**DOCUMENT EXTRACT**
>>>>

There's some real innovation going on in the area of libraries in the C# world. Things that come to mind are LINQ and CCR. Both of them heavily leverage the new syntactic aspects of C#. It occurred to me that if one were to "port" these libraries to JVM, one should probably do it in Scala, and not in Java. In Java, you'd end up with lots of explicit interface declarations and anonymous inner classes, that have quite a syntactic baggage, i.e. compare the verbosity of

filter(x => x * x)

with


filter(new LambdaExpression()

<<<<

**SUPPLIED MATERIAL**
>>>>

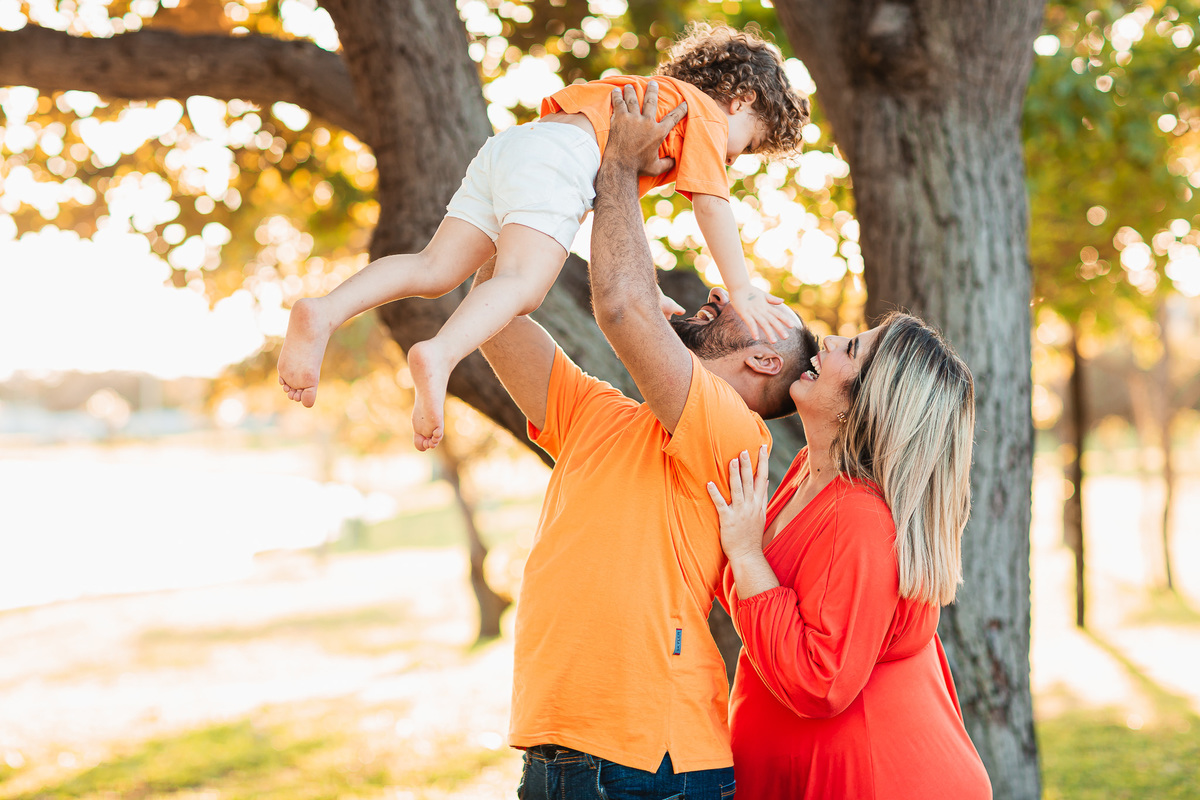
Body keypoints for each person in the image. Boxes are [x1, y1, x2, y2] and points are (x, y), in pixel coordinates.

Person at [472, 83, 819, 799]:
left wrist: (620, 170)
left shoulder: (733, 436)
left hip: (644, 761)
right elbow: (492, 306)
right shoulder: (598, 414)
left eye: (756, 308)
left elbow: (624, 304)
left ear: (762, 361)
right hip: (567, 749)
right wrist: (544, 177)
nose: (724, 292)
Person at [276, 23, 809, 451]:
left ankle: (323, 311)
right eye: (746, 148)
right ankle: (439, 354)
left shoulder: (657, 100)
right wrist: (742, 289)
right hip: (561, 163)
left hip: (521, 147)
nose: (732, 160)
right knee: (522, 287)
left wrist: (649, 287)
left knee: (434, 268)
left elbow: (614, 211)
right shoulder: (705, 118)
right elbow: (712, 206)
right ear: (741, 99)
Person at [706, 313, 993, 799]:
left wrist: (747, 552)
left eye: (852, 350)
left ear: (867, 400)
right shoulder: (807, 473)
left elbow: (822, 682)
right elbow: (759, 601)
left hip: (874, 781)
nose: (830, 340)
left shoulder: (859, 516)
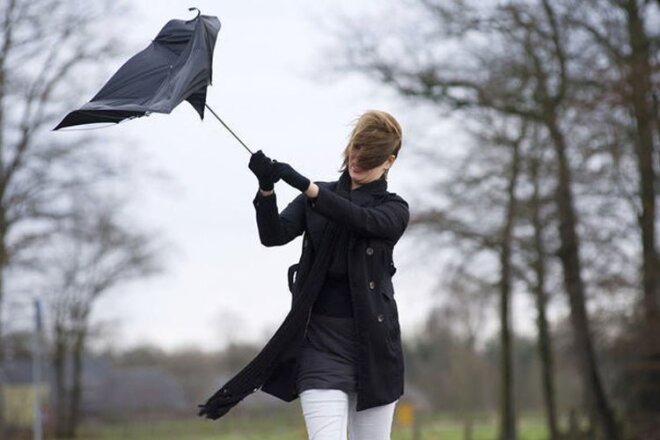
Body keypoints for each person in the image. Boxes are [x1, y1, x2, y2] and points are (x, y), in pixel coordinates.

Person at [198, 110, 409, 440]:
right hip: (319, 347)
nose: (358, 160)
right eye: (356, 149)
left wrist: (307, 187)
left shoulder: (393, 209)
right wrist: (266, 189)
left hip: (374, 351)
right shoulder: (317, 198)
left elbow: (360, 220)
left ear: (389, 162)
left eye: (369, 158)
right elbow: (273, 235)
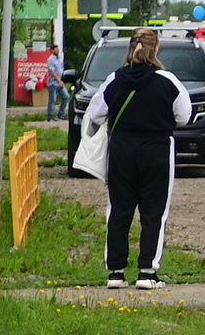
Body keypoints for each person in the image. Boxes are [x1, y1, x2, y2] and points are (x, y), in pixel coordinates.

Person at [82, 28, 191, 288]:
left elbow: (96, 114)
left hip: (121, 150)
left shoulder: (114, 80)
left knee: (119, 210)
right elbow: (184, 115)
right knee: (154, 211)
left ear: (129, 48)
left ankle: (116, 272)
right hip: (157, 148)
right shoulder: (168, 81)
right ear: (157, 49)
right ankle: (147, 272)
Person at [43, 43, 66, 121]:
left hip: (60, 82)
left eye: (58, 49)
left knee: (66, 97)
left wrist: (62, 80)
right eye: (56, 49)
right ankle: (50, 116)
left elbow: (61, 70)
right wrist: (59, 81)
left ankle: (61, 114)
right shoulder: (50, 60)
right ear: (52, 50)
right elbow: (52, 71)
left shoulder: (59, 59)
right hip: (53, 83)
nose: (58, 50)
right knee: (53, 100)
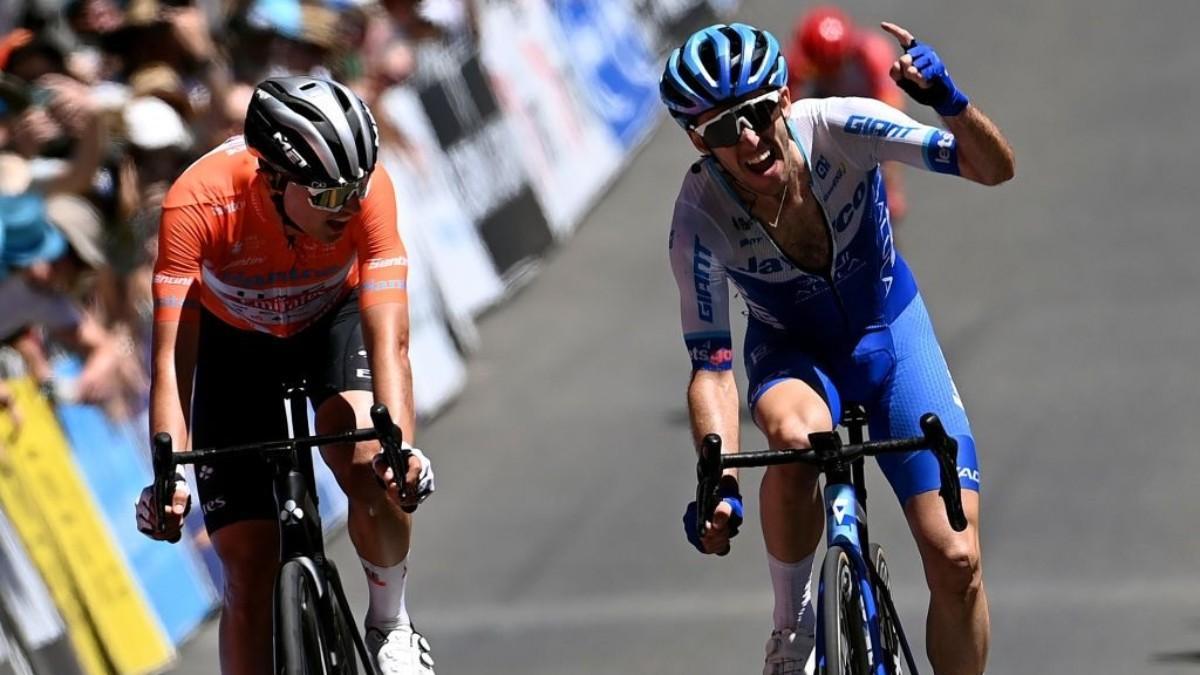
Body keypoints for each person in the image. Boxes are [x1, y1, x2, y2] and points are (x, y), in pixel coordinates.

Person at [660, 22, 1013, 675]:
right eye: (719, 130)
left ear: (786, 98)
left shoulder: (845, 127)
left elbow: (995, 169)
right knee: (795, 441)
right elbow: (710, 367)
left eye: (758, 114)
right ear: (695, 141)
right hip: (792, 355)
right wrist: (720, 479)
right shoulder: (698, 216)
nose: (746, 140)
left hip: (889, 333)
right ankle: (792, 634)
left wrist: (950, 102)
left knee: (958, 561)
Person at [132, 75, 437, 675]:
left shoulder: (368, 194)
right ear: (274, 178)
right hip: (234, 344)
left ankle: (391, 622)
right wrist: (167, 471)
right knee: (247, 567)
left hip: (332, 321)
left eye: (355, 188)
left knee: (368, 464)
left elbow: (390, 340)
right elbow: (172, 357)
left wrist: (401, 447)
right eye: (327, 196)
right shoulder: (196, 203)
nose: (347, 206)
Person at [786, 6, 911, 221]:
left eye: (836, 66)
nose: (831, 74)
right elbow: (786, 112)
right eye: (824, 70)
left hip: (867, 110)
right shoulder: (798, 66)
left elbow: (892, 115)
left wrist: (891, 181)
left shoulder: (873, 53)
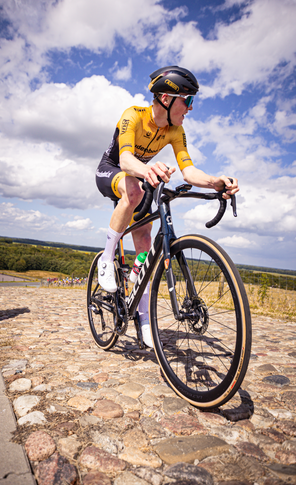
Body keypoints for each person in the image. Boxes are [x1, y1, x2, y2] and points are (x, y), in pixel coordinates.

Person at [95, 66, 239, 348]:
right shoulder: (133, 116)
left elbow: (188, 171)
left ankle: (143, 315)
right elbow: (124, 161)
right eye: (188, 100)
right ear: (165, 98)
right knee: (134, 190)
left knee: (146, 249)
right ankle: (106, 259)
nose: (191, 108)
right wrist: (146, 170)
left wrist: (215, 182)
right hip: (112, 171)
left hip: (140, 177)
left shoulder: (176, 131)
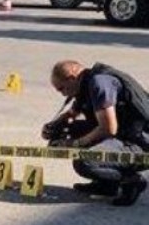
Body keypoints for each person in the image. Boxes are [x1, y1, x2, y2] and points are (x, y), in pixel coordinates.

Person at [42, 60, 149, 206]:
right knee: (68, 129)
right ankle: (107, 184)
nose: (63, 94)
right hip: (125, 134)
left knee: (85, 162)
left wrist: (75, 143)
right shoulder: (85, 83)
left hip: (140, 143)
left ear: (72, 78)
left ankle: (131, 181)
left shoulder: (99, 83)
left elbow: (109, 128)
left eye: (62, 88)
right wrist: (55, 125)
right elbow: (73, 113)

<<<<

Please name the two C# libraries that the excerpt on C# library innovation gives as examples.

LINQ and CCR.